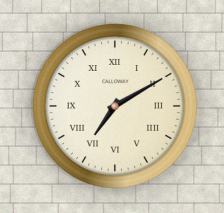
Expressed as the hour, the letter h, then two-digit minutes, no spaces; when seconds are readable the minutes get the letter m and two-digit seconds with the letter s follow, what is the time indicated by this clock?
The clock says 7h10
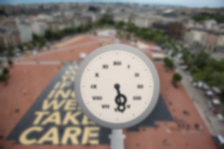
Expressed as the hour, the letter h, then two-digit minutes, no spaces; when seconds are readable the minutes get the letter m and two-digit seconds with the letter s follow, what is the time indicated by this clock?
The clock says 5h28
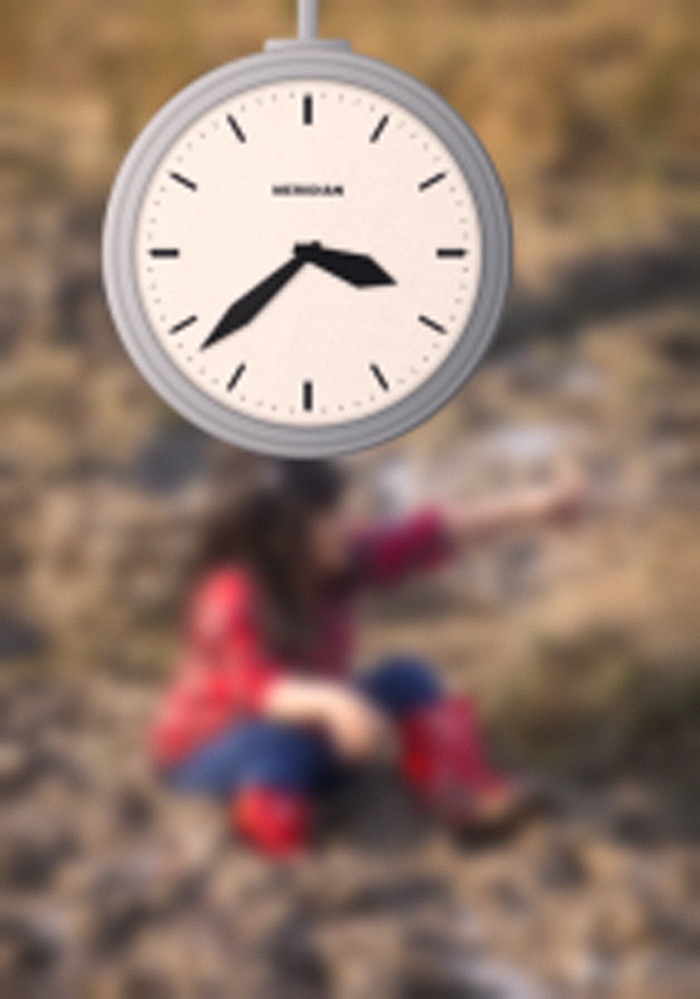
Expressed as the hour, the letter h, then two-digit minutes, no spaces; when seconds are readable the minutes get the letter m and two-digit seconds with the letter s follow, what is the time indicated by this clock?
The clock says 3h38
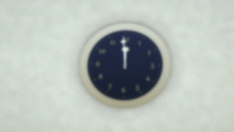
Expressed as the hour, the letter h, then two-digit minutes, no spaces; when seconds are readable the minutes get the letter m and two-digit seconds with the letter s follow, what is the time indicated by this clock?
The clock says 11h59
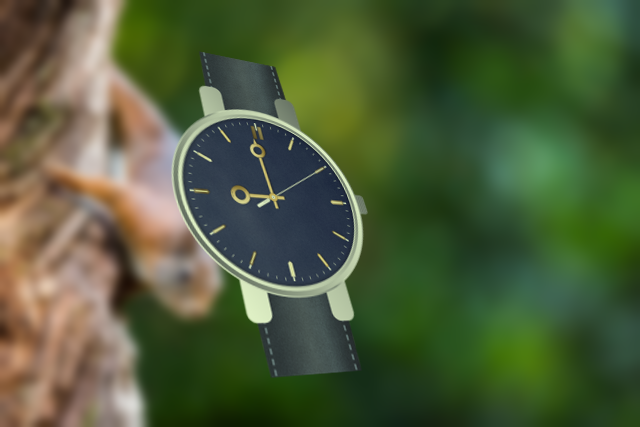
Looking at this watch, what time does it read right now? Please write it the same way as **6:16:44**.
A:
**8:59:10**
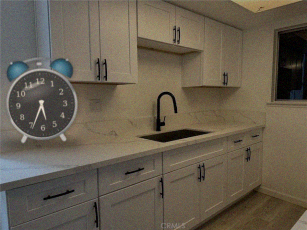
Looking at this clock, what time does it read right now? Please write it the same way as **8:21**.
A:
**5:34**
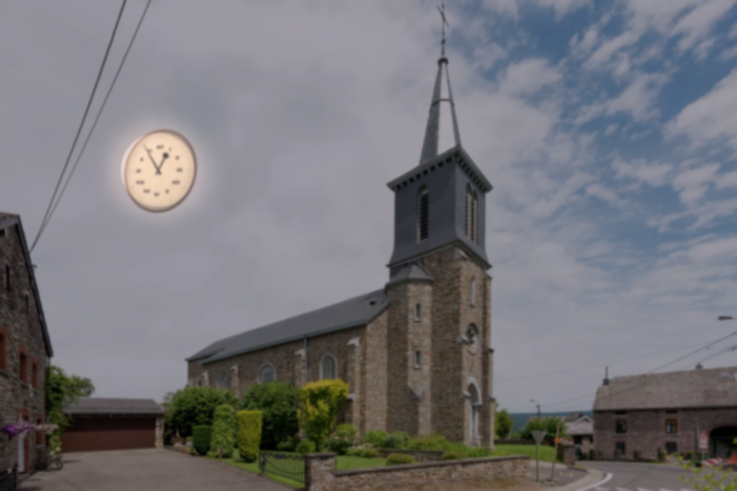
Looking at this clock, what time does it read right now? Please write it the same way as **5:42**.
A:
**12:54**
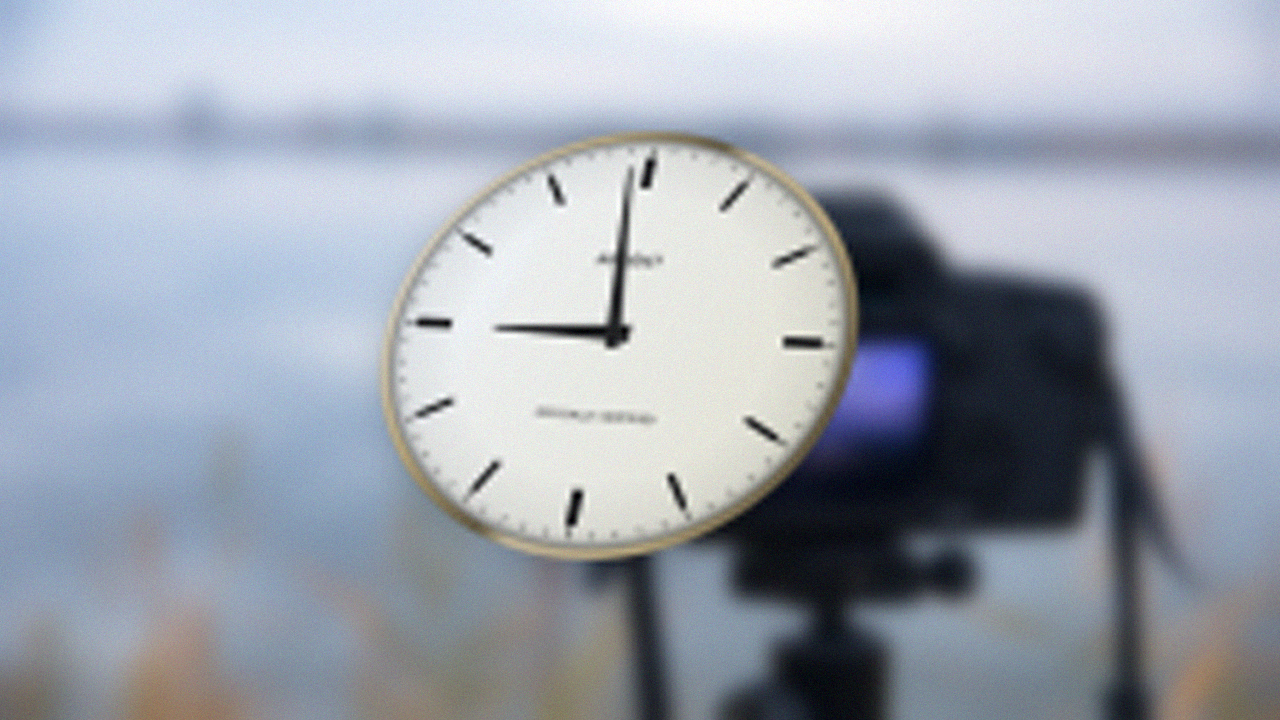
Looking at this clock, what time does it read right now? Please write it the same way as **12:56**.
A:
**8:59**
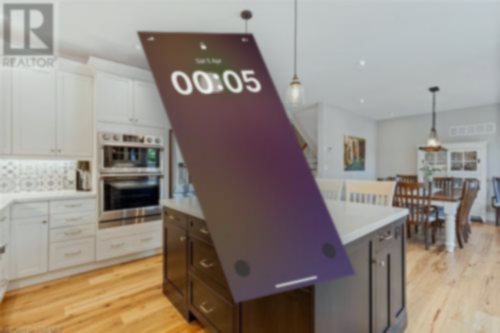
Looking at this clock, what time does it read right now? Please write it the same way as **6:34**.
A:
**0:05**
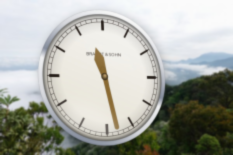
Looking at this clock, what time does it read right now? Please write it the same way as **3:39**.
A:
**11:28**
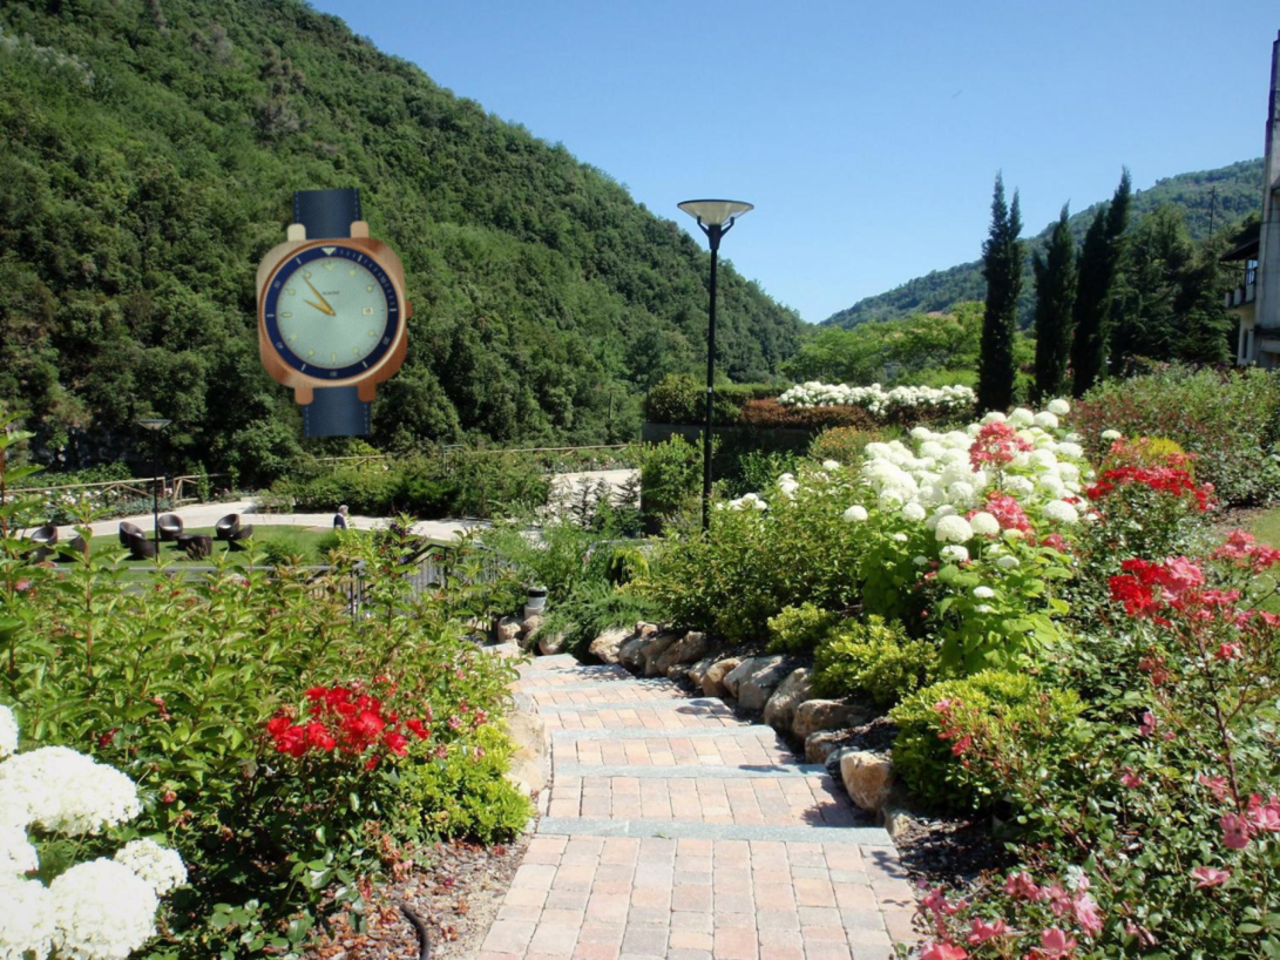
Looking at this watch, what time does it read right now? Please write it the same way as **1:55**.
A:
**9:54**
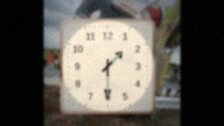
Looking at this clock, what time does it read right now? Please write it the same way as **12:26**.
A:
**1:30**
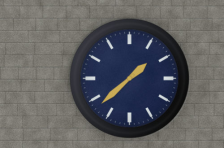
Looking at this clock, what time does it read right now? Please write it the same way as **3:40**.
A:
**1:38**
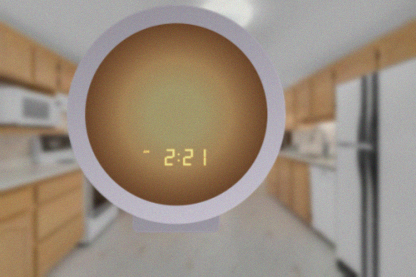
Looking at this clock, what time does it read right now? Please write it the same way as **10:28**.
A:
**2:21**
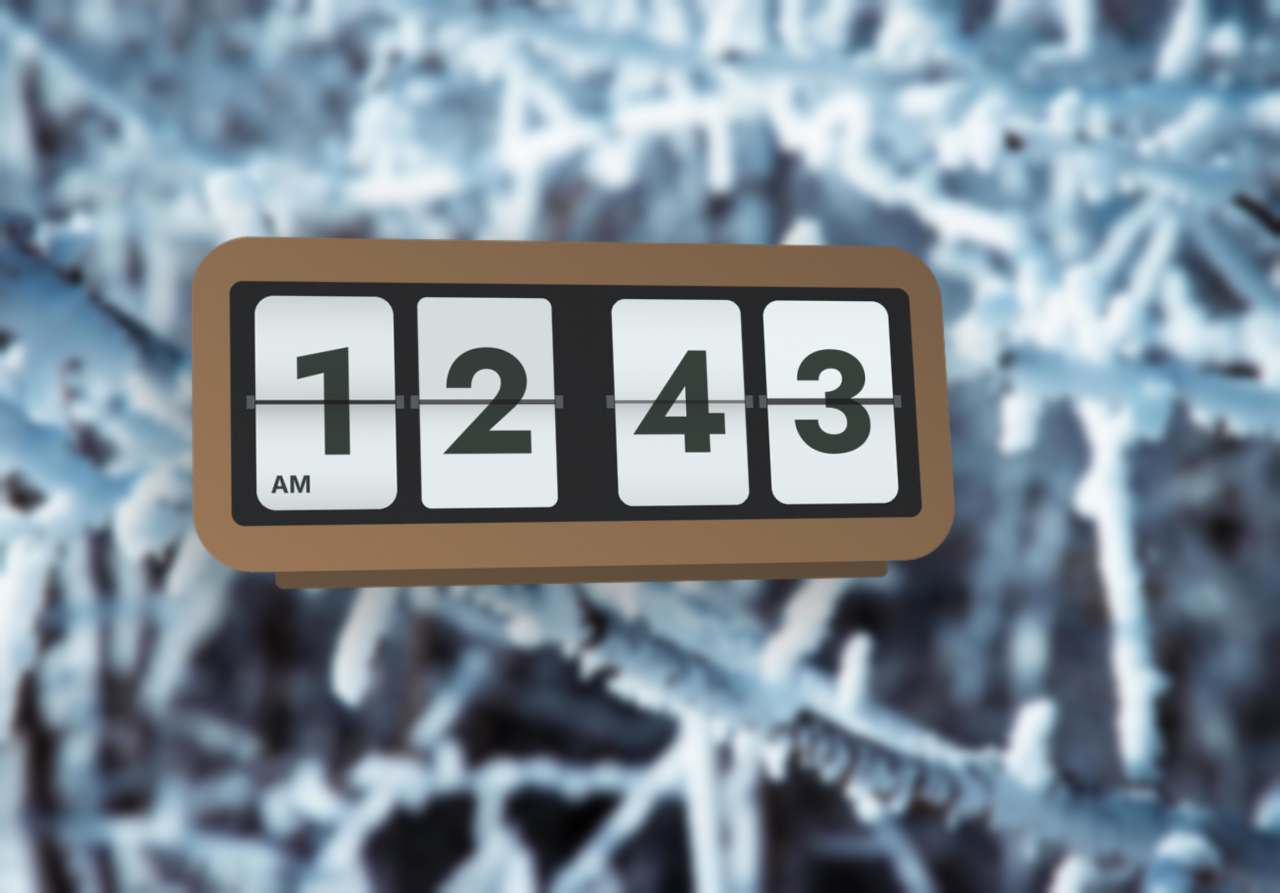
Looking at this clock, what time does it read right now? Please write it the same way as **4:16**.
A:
**12:43**
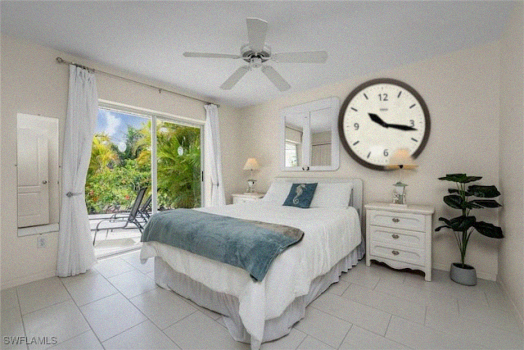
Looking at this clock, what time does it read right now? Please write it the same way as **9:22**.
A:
**10:17**
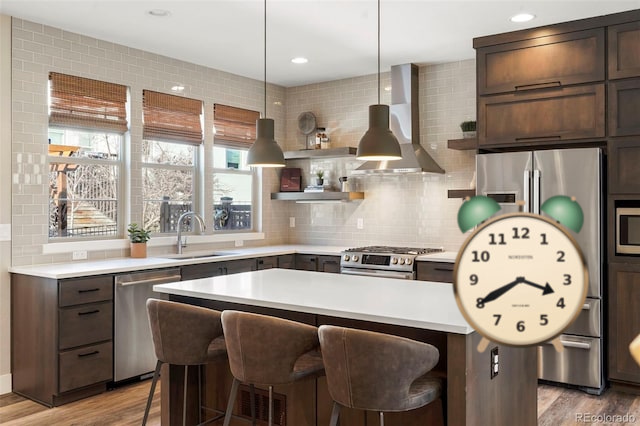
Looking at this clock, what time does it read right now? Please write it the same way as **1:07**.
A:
**3:40**
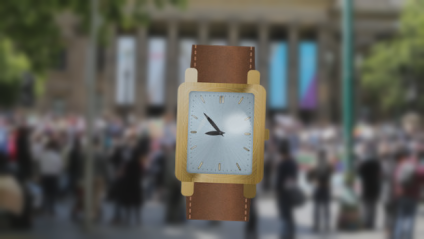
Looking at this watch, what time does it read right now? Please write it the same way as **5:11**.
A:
**8:53**
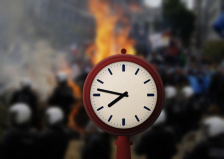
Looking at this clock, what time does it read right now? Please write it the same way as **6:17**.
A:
**7:47**
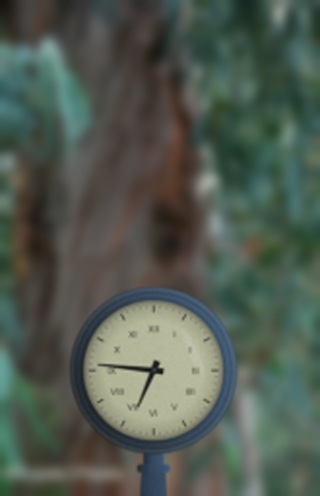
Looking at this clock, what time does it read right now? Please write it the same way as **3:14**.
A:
**6:46**
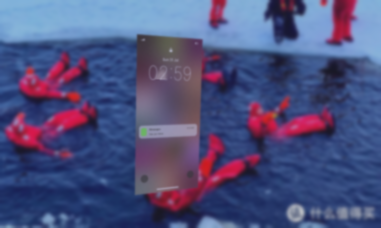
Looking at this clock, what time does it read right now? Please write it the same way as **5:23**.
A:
**2:59**
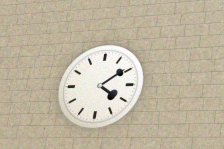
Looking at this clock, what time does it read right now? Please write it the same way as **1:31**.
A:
**4:09**
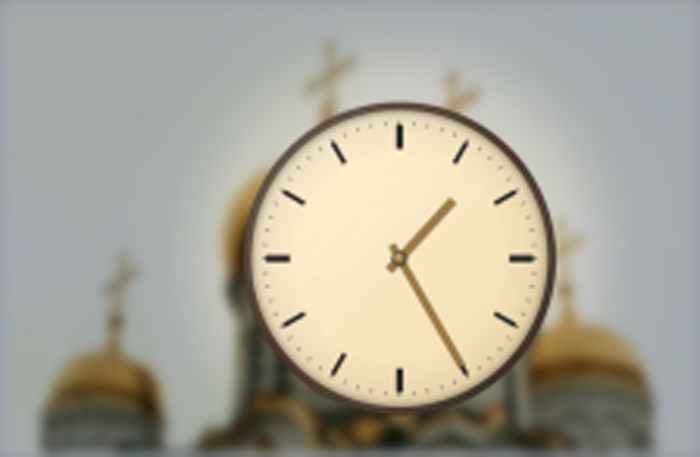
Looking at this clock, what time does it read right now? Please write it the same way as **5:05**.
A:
**1:25**
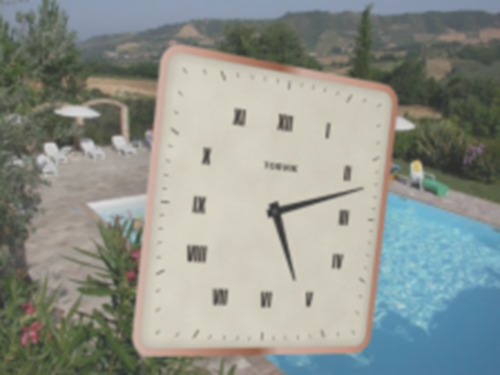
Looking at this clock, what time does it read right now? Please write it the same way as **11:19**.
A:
**5:12**
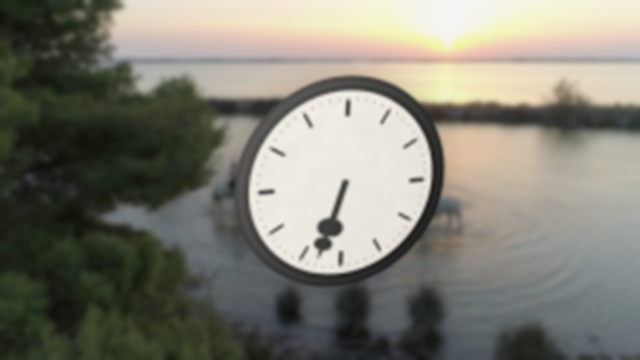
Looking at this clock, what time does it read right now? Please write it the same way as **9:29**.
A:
**6:33**
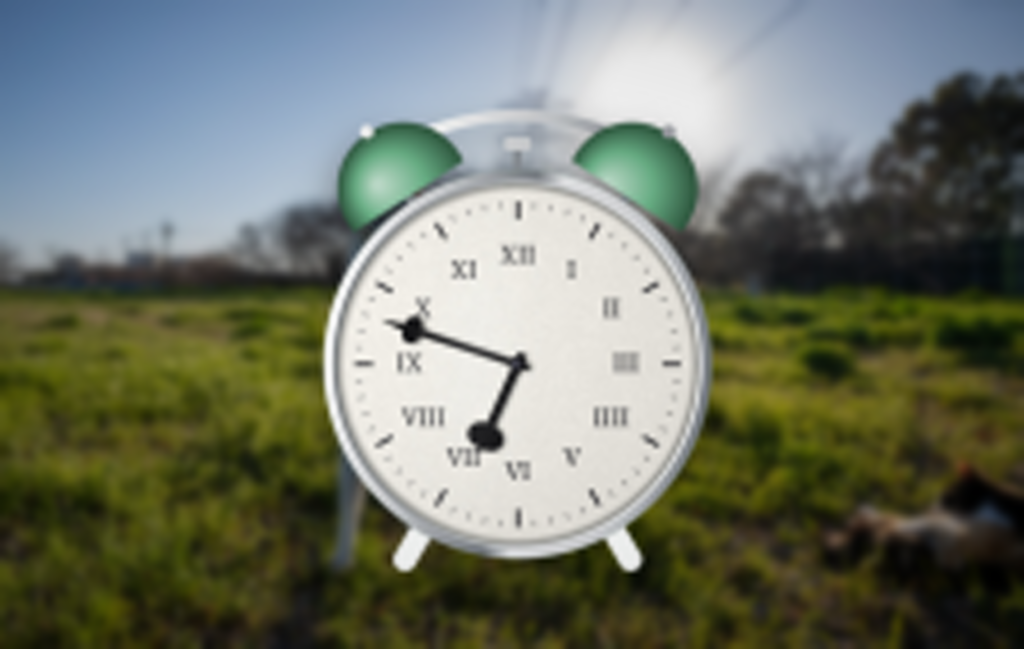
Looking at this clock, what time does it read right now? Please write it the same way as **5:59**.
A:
**6:48**
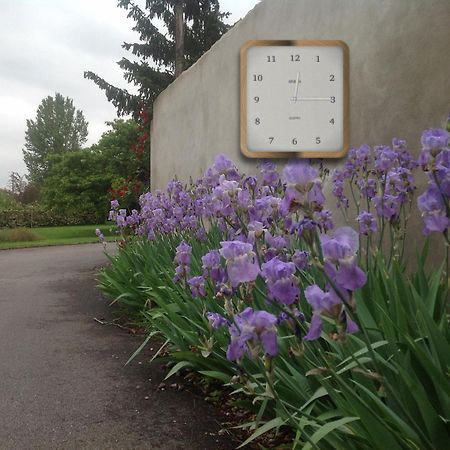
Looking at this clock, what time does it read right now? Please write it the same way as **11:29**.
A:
**12:15**
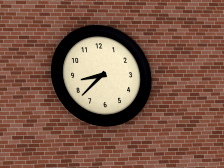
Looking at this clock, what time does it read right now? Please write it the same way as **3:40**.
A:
**8:38**
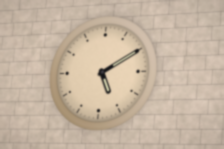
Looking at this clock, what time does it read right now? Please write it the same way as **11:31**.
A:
**5:10**
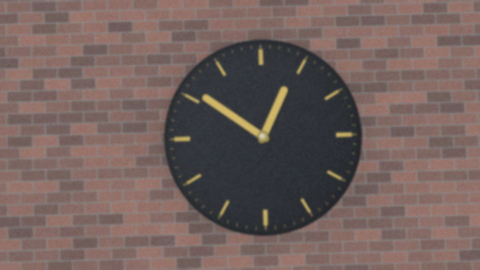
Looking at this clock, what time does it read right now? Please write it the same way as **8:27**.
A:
**12:51**
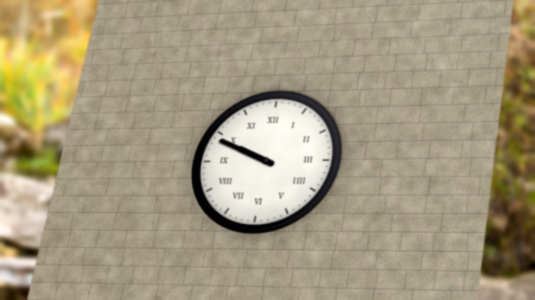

- **Exercise description**: Turn all the data above into a JSON list of strings, one string per line, with blank lines dropped. Leave the pictures out.

- **Correct answer**:
[
  "Expressed as the hour, the letter h, then two-digit minutes, no spaces; when seconds are readable the minutes get the letter m and two-digit seconds with the letter s follow, what is the time indicated by this clock?",
  "The clock says 7h10",
  "Expressed as the hour, the letter h, then two-digit minutes, no spaces; when seconds are readable the minutes get the letter m and two-digit seconds with the letter s follow, what is the time indicated by this clock?",
  "The clock says 5h28",
  "Expressed as the hour, the letter h, then two-digit minutes, no spaces; when seconds are readable the minutes get the letter m and two-digit seconds with the letter s follow, what is the time indicated by this clock?",
  "The clock says 3h38",
  "Expressed as the hour, the letter h, then two-digit minutes, no spaces; when seconds are readable the minutes get the letter m and two-digit seconds with the letter s follow, what is the time indicated by this clock?",
  "The clock says 11h59",
  "Looking at this watch, what time does it read right now? Please write it the same way as **6:16:44**.",
  "A:",
  "**8:59:10**",
  "Looking at this clock, what time does it read right now? Please write it the same way as **8:21**.",
  "A:",
  "**5:34**",
  "Looking at this clock, what time does it read right now? Please write it the same way as **5:42**.",
  "A:",
  "**12:54**",
  "Looking at this clock, what time does it read right now? Please write it the same way as **12:56**.",
  "A:",
  "**8:59**",
  "Looking at this clock, what time does it read right now? Please write it the same way as **6:34**.",
  "A:",
  "**0:05**",
  "Looking at this clock, what time does it read right now? Please write it the same way as **3:39**.",
  "A:",
  "**11:28**",
  "Looking at this watch, what time does it read right now? Please write it the same way as **1:55**.",
  "A:",
  "**9:54**",
  "Looking at this clock, what time does it read right now? Please write it the same way as **12:26**.",
  "A:",
  "**1:30**",
  "Looking at this clock, what time does it read right now? Please write it the same way as **3:40**.",
  "A:",
  "**1:38**",
  "Looking at this clock, what time does it read right now? Please write it the same way as **10:28**.",
  "A:",
  "**2:21**",
  "Looking at this clock, what time does it read right now? Please write it the same way as **4:16**.",
  "A:",
  "**12:43**",
  "Looking at this clock, what time does it read right now? Please write it the same way as **9:22**.",
  "A:",
  "**10:17**",
  "Looking at this clock, what time does it read right now? Please write it the same way as **1:07**.",
  "A:",
  "**3:40**",
  "Looking at this watch, what time does it read right now? Please write it the same way as **5:11**.",
  "A:",
  "**8:53**",
  "Looking at this clock, what time does it read right now? Please write it the same way as **6:17**.",
  "A:",
  "**7:47**",
  "Looking at this clock, what time does it read right now? Please write it the same way as **3:14**.",
  "A:",
  "**6:46**",
  "Looking at this clock, what time does it read right now? Please write it the same way as **5:23**.",
  "A:",
  "**2:59**",
  "Looking at this clock, what time does it read right now? Please write it the same way as **1:31**.",
  "A:",
  "**4:09**",
  "Looking at this clock, what time does it read right now? Please write it the same way as **5:05**.",
  "A:",
  "**1:25**",
  "Looking at this clock, what time does it read right now? Please write it the same way as **11:19**.",
  "A:",
  "**5:12**",
  "Looking at this clock, what time does it read right now? Please write it the same way as **9:29**.",
  "A:",
  "**6:33**",
  "Looking at this clock, what time does it read right now? Please write it the same way as **5:59**.",
  "A:",
  "**6:48**",
  "Looking at this clock, what time does it read right now? Please write it the same way as **11:29**.",
  "A:",
  "**12:15**",
  "Looking at this clock, what time does it read right now? Please write it the same way as **3:40**.",
  "A:",
  "**8:38**",
  "Looking at this clock, what time does it read right now? Please write it the same way as **11:31**.",
  "A:",
  "**5:10**",
  "Looking at this clock, what time does it read right now? Please write it the same way as **8:27**.",
  "A:",
  "**12:51**"
]